(Dataset entries)

=== Section Start ===

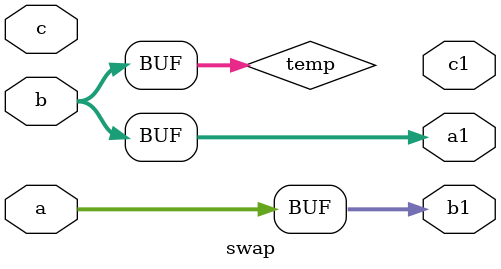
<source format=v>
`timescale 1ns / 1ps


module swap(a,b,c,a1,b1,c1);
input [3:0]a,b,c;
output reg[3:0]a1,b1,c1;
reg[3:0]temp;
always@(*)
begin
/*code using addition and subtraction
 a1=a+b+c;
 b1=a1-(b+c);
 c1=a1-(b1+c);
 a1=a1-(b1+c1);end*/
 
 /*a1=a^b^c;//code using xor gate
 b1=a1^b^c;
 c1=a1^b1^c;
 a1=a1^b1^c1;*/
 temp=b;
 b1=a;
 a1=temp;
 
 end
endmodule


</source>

=== Section End ===
=== Section Start ===

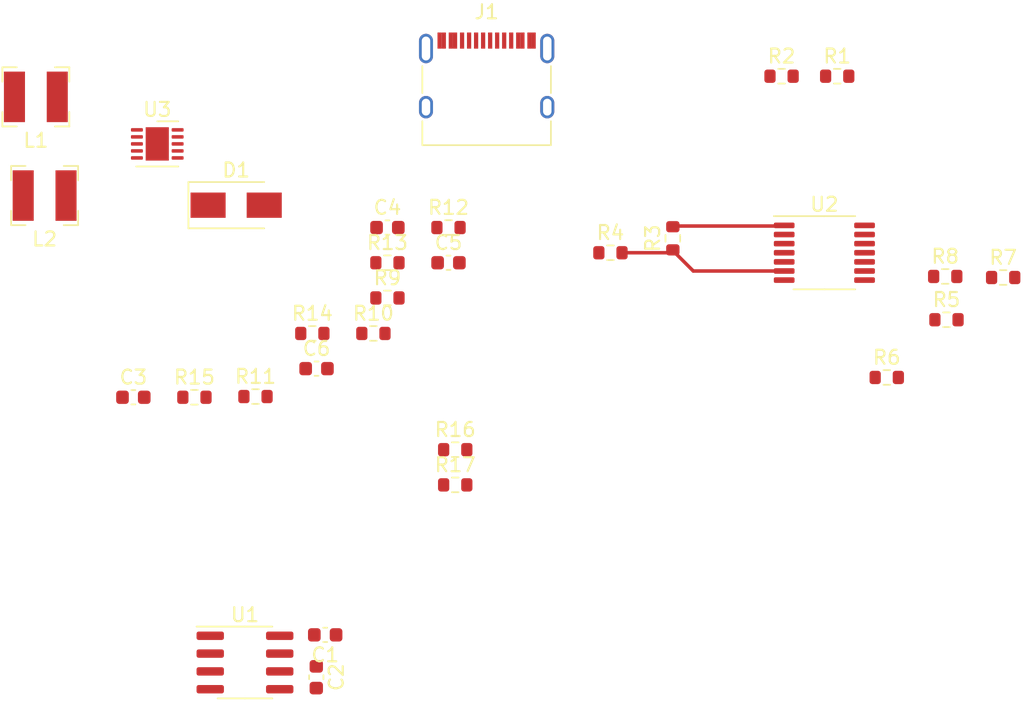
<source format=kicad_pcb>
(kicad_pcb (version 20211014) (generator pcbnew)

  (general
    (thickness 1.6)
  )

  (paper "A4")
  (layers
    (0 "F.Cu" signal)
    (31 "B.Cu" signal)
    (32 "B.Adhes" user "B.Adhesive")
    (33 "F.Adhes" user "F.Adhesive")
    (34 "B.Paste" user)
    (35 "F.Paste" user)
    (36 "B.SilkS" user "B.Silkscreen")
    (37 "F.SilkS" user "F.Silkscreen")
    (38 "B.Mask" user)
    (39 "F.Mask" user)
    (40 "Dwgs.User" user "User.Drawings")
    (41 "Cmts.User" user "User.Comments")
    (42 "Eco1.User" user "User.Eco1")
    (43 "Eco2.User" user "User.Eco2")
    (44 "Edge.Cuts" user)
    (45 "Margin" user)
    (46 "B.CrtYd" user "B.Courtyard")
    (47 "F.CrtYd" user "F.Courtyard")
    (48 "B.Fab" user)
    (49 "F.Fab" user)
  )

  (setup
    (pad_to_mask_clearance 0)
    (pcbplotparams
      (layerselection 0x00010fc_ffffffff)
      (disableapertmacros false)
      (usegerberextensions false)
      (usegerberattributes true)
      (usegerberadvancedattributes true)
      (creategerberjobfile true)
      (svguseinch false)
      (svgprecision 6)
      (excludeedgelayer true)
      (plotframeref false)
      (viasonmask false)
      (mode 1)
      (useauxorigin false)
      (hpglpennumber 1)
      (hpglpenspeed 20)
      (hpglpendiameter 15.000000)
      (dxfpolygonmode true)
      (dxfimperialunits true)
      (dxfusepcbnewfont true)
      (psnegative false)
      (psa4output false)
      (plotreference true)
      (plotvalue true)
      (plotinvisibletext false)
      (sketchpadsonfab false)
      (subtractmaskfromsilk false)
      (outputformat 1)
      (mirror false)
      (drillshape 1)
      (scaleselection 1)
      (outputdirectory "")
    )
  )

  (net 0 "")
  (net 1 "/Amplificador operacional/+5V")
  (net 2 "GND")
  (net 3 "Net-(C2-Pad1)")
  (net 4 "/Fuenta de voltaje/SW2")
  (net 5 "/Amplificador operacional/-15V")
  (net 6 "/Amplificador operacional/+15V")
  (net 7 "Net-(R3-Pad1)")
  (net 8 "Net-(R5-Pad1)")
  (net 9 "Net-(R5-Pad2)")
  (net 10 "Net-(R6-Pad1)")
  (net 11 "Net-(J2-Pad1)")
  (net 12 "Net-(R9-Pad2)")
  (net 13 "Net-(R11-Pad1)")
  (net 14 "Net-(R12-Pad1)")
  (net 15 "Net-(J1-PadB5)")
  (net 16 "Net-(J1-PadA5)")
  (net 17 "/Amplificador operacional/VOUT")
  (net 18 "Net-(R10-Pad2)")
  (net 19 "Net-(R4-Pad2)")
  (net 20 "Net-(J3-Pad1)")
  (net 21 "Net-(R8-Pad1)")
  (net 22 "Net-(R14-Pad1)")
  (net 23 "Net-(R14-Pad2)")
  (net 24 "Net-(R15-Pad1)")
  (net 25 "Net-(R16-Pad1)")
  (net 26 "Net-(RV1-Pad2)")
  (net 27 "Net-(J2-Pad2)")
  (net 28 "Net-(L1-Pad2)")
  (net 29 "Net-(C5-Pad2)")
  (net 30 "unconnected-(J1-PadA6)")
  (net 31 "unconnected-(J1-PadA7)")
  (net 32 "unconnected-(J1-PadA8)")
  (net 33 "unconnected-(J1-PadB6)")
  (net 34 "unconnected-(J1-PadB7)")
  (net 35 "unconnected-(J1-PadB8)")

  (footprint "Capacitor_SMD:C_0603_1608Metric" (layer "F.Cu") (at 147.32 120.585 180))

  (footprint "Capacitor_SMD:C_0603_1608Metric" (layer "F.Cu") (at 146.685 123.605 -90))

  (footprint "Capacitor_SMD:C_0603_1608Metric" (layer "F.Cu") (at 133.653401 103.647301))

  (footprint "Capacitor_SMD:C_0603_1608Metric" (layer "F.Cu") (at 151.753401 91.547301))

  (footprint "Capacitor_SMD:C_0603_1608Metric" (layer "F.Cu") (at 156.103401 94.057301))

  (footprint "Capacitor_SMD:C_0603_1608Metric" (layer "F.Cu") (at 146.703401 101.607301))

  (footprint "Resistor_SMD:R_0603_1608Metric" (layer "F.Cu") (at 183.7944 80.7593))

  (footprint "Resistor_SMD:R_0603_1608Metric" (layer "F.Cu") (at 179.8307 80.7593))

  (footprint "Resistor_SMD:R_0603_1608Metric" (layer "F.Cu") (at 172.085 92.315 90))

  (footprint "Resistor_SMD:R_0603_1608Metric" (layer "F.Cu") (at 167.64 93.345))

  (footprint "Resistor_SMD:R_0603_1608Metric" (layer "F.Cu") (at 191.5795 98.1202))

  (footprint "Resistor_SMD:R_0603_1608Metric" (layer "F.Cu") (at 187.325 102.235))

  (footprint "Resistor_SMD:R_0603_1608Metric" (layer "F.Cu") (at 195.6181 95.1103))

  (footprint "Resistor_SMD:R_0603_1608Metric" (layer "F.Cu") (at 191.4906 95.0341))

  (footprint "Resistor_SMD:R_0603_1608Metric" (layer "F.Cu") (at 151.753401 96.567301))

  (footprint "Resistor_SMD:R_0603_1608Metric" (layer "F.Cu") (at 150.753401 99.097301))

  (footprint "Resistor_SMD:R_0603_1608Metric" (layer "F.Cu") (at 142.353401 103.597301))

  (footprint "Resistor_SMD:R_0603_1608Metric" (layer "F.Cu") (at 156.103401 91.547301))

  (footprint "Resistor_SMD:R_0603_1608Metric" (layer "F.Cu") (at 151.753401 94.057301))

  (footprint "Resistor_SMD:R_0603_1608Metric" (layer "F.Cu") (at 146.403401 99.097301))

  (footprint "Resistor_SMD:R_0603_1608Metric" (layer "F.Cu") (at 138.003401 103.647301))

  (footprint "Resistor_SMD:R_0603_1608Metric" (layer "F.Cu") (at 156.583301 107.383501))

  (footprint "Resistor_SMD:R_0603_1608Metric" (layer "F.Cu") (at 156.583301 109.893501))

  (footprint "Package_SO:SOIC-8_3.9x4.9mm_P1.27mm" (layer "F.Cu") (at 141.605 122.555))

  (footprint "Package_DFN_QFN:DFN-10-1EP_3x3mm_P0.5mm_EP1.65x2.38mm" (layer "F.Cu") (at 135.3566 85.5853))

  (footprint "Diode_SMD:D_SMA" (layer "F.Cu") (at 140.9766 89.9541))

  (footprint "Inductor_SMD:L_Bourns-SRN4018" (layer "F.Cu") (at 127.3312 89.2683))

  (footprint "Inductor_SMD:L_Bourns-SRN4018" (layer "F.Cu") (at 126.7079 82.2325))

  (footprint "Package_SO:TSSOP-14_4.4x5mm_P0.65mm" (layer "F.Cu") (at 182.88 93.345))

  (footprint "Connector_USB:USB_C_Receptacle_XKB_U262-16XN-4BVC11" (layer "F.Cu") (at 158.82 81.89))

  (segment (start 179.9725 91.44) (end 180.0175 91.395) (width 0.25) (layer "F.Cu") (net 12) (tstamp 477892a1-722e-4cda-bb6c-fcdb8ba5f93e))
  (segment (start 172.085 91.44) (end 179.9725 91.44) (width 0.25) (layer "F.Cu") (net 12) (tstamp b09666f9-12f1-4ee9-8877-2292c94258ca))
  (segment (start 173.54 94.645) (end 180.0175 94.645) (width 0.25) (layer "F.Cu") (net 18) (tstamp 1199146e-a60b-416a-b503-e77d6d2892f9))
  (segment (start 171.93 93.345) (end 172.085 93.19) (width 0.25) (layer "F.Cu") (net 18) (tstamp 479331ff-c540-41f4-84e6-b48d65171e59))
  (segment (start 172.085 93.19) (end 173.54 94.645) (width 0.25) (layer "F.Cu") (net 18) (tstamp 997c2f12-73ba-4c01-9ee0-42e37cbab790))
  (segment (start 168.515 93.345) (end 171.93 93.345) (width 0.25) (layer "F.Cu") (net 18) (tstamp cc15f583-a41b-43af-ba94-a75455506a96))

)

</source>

=== Section End ===

» **WRITTEN TASK**
From the records above, transcribe exactly the run of lines that opens with the line holding "(at 167.64 93.345))" and closes with the line holding "(segment (start 172.085 91.44)", both included.

» **THE ANSWER**
  (footprint "Resistor_SMD:R_0603_1608Metric" (layer "F.Cu") (at 167.64 93.345))

  (footprint "Resistor_SMD:R_0603_1608Metric" (layer "F.Cu") (at 191.5795 98.1202))

  (footprint "Resistor_SMD:R_0603_1608Metric" (layer "F.Cu") (at 187.325 102.235))

  (footprint "Resistor_SMD:R_0603_1608Metric" (layer "F.Cu") (at 195.6181 95.1103))

  (footprint "Resistor_SMD:R_0603_1608Metric" (layer "F.Cu") (at 191.4906 95.0341))

  (footprint "Resistor_SMD:R_0603_1608Metric" (layer "F.Cu") (at 151.753401 96.567301))

  (footprint "Resistor_SMD:R_0603_1608Metric" (layer "F.Cu") (at 150.753401 99.097301))

  (footprint "Resistor_SMD:R_0603_1608Metric" (layer "F.Cu") (at 142.353401 103.597301))

  (footprint "Resistor_SMD:R_0603_1608Metric" (layer "F.Cu") (at 156.103401 91.547301))

  (footprint "Resistor_SMD:R_0603_1608Metric" (layer "F.Cu") (at 151.753401 94.057301))

  (footprint "Resistor_SMD:R_0603_1608Metric" (layer "F.Cu") (at 146.403401 99.097301))

  (footprint "Resistor_SMD:R_0603_1608Metric" (layer "F.Cu") (at 138.003401 103.647301))

  (footprint "Resistor_SMD:R_0603_1608Metric" (layer "F.Cu") (at 156.583301 107.383501))

  (footprint "Resistor_SMD:R_0603_1608Metric" (layer "F.Cu") (at 156.583301 109.893501))

  (footprint "Package_SO:SOIC-8_3.9x4.9mm_P1.27mm" (layer "F.Cu") (at 141.605 122.555))

  (footprint "Package_DFN_QFN:DFN-10-1EP_3x3mm_P0.5mm_EP1.65x2.38mm" (layer "F.Cu") (at 135.3566 85.5853))

  (footprint "Diode_SMD:D_SMA" (layer "F.Cu") (at 140.9766 89.9541))

  (footprint "Inductor_SMD:L_Bourns-SRN4018" (layer "F.Cu") (at 127.3312 89.2683))

  (footprint "Inductor_SMD:L_Bourns-SRN4018" (layer "F.Cu") (at 126.7079 82.2325))

  (footprint "Package_SO:TSSOP-14_4.4x5mm_P0.65mm" (layer "F.Cu") (at 182.88 93.345))

  (footprint "Connector_USB:USB_C_Receptacle_XKB_U262-16XN-4BVC11" (layer "F.Cu") (at 158.82 81.89))

  (segment (start 179.9725 91.44) (end 180.0175 91.395) (width 0.25) (layer "F.Cu") (net 12) (tstamp 477892a1-722e-4cda-bb6c-fcdb8ba5f93e))
  (segment (start 172.085 91.44) (end 179.9725 91.44) (width 0.25) (layer "F.Cu") (net 12) (tstamp b09666f9-12f1-4ee9-8877-2292c94258ca))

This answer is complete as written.